The House of Lords has been pushing for teenagers to have a say in the vote, promised by the end of 2017.
But ministers fear it could undermine the legitimacy of the result.
Speaker John Bercow has now decided that due to the estimated costs, the changes must be decided by the Commons.
He has certified that the changes are covered by "financial privilege" rules which can be used by the Commons "as grounds for overruling any House of Lords proposal that has cost implications".
Peers voted last month to amend the European Referendum Bill to extend the franchise.
The Bill returns to the Commons on Tuesday, with MPs expected to reject the move.
The government's notes on the House of Lords amendment say the change would incur "in excess of £6m of additional public expenditure".

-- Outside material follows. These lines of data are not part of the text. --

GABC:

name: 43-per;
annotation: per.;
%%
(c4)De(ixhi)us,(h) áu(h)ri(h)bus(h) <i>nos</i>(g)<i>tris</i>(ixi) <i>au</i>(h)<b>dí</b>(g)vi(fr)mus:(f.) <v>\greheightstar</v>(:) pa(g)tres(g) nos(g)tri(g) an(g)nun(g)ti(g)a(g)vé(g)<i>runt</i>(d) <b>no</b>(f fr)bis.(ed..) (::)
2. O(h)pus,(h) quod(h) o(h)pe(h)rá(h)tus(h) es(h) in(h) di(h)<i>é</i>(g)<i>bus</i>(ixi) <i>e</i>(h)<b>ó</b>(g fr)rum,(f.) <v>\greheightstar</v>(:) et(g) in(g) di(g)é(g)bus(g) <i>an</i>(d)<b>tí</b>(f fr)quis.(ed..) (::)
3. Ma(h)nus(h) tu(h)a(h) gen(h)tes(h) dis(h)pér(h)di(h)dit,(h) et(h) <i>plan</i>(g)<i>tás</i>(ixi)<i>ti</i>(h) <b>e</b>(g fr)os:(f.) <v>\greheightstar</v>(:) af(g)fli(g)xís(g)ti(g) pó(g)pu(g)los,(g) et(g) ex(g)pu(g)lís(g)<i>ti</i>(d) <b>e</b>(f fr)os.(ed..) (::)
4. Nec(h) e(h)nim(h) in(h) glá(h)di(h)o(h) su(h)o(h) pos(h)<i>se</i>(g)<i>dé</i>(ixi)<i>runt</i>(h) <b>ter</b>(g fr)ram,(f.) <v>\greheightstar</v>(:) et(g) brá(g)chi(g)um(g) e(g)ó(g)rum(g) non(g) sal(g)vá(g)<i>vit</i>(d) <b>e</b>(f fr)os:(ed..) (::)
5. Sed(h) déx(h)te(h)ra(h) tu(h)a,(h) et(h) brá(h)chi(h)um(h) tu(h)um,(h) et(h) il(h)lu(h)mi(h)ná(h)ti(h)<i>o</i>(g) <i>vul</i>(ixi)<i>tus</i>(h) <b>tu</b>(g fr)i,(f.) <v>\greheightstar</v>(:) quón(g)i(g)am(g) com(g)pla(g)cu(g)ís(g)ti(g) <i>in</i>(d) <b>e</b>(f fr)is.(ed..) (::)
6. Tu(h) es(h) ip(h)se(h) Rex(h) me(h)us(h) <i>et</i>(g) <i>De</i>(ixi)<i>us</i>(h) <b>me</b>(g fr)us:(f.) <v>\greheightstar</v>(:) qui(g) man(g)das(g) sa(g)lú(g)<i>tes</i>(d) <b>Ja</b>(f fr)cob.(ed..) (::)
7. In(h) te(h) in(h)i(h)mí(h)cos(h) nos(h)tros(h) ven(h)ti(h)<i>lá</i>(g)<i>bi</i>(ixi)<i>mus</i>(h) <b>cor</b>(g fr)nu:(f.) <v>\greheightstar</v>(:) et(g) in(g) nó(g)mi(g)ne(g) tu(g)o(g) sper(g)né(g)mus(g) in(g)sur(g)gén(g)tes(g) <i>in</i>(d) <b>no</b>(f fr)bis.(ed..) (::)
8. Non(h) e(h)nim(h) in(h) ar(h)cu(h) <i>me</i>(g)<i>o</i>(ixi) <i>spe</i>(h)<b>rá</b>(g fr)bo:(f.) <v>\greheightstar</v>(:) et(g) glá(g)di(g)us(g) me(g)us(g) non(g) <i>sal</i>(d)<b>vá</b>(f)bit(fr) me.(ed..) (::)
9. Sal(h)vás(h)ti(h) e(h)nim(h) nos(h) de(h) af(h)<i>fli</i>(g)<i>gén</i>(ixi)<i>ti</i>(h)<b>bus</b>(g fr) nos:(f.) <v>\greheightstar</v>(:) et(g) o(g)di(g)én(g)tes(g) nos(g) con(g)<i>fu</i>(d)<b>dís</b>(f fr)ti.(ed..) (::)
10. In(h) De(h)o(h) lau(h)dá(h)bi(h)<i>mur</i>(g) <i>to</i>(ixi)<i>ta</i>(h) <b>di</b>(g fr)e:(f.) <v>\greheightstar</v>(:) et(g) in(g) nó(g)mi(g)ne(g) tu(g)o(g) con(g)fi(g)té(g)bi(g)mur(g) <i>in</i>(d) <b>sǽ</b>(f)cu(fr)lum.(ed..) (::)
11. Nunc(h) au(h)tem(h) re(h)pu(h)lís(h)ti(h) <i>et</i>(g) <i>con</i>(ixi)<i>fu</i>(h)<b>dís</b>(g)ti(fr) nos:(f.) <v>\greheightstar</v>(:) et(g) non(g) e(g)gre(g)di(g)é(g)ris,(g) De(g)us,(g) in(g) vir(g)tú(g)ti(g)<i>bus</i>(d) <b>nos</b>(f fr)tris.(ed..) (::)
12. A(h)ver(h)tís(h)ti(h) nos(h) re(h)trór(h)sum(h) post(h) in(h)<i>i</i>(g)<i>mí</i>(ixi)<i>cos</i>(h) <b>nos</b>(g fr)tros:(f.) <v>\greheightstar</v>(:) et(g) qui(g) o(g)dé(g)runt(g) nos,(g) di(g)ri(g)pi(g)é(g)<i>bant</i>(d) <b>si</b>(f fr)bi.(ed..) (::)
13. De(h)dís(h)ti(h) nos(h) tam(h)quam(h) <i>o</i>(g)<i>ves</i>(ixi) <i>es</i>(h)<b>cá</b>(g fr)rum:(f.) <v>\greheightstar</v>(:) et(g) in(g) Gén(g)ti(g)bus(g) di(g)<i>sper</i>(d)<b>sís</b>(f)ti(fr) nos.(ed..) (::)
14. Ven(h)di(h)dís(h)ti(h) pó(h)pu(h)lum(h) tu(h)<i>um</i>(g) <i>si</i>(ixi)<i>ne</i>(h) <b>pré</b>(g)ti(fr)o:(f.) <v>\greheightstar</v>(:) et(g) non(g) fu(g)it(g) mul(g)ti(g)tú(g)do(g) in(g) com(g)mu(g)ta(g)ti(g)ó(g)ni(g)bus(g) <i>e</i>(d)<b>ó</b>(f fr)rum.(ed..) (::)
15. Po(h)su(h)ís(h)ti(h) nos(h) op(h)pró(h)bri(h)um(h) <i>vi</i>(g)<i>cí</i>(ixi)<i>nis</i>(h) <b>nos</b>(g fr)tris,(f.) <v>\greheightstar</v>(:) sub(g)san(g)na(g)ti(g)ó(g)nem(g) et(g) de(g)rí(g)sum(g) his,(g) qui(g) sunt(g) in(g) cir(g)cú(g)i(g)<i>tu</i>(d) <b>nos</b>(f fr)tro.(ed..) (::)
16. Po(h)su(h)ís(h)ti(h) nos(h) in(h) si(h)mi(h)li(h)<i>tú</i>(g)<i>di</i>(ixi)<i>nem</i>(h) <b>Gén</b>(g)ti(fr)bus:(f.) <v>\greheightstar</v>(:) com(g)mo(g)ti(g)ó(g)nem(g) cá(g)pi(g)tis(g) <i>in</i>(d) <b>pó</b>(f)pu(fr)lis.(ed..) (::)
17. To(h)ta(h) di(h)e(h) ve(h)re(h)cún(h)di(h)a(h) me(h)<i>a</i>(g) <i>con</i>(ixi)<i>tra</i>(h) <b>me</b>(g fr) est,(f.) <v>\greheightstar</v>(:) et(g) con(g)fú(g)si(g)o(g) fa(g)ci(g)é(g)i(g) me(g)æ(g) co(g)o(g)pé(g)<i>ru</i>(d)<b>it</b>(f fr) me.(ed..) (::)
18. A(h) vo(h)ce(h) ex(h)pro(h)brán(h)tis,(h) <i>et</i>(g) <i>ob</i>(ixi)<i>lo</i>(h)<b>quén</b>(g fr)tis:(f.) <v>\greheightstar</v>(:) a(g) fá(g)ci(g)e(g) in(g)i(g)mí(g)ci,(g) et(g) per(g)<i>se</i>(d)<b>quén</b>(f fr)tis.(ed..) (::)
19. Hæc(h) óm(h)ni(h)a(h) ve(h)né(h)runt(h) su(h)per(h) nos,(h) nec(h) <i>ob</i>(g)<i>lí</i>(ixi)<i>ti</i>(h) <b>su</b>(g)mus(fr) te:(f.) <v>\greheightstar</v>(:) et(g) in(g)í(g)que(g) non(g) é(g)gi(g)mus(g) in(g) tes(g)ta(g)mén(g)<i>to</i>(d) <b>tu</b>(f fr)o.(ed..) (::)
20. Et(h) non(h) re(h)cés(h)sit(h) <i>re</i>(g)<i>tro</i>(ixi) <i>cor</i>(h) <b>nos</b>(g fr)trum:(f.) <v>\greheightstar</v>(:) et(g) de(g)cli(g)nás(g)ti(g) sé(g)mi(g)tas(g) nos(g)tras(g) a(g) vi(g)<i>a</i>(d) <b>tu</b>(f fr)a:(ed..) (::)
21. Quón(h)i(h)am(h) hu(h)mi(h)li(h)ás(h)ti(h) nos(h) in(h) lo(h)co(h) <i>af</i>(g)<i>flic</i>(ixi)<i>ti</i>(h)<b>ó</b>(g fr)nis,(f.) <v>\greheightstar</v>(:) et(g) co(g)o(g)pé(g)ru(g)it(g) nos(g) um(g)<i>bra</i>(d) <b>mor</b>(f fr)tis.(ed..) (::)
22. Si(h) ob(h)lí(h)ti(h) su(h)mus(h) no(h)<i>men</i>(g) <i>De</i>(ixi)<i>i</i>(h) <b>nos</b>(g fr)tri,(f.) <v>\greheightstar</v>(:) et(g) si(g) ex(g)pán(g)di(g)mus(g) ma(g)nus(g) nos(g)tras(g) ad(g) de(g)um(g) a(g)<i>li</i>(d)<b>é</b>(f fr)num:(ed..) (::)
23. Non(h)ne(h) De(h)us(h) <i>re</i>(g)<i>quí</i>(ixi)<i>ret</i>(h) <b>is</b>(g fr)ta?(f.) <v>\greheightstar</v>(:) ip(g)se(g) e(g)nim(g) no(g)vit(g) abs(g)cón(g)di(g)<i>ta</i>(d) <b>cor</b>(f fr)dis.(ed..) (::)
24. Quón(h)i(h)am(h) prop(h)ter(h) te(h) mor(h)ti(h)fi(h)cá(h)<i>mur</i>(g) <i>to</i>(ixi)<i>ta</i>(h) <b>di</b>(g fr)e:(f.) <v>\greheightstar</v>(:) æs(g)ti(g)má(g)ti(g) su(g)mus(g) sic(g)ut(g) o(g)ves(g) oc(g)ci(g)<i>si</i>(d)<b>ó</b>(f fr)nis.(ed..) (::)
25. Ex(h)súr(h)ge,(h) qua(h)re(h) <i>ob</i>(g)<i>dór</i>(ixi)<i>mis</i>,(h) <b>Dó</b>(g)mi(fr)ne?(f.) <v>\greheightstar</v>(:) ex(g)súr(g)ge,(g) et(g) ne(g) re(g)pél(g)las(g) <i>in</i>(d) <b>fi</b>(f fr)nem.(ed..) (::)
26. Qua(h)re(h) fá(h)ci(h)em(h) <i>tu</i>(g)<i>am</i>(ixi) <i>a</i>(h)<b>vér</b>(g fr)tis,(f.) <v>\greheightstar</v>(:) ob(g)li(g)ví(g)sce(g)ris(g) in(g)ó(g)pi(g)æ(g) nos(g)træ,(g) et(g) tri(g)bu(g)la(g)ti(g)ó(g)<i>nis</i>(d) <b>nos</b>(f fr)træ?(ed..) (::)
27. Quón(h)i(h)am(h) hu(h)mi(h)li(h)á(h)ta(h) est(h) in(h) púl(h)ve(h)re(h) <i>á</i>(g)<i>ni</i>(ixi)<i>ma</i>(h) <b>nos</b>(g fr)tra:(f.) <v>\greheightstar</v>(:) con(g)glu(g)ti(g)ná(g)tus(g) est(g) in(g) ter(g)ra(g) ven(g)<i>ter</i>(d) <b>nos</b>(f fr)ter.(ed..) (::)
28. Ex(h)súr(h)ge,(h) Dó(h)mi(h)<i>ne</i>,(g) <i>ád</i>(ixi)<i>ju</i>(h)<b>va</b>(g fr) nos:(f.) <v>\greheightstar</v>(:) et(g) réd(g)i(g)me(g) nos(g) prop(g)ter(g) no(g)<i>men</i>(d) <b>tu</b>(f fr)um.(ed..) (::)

This includes the postage cost of campaign literature, which would be incurred by Whitehall and local authorities.
It has triggered the financial privilege rules, which refer to the special right of the House of Commons to make tax and spending decisions.
Labour sources accused the government of arrogance and promised to find way around the obstacle.
But BBC deputy political editor James Landale said the parliamentary technicality made it much harder for peers to continue pushing for 16 and 17-year-olds to get a vote and in doing so to delay the referendum.
"It also shows that the government is ready to play hardball with the House of Lords after its plans to cut tax credits were defeated in October," he added.
The government has no majority in the Upper House, and commissioned a review to look at the workings of Parliament following its defeat on tax credits.
The Electoral Commission has said registering 16 and 17-year-olds could take 12 months, which could affect the government's referendum timetable. No date for the poll has been set.
Labour, the SNP and the Lib Dems all favour allowing 16 and 17-year-olds - who were allowed to take part in last year's referendum on Scottish independence - to vote on whether to remain in the EU.
The prime minister's spokeswoman said the government wanted to progress its EU negotiations "as quickly as possible".
On votes at 16, she added: "The Commons has taken a very clear position on this and we will seek to overturn that amendment."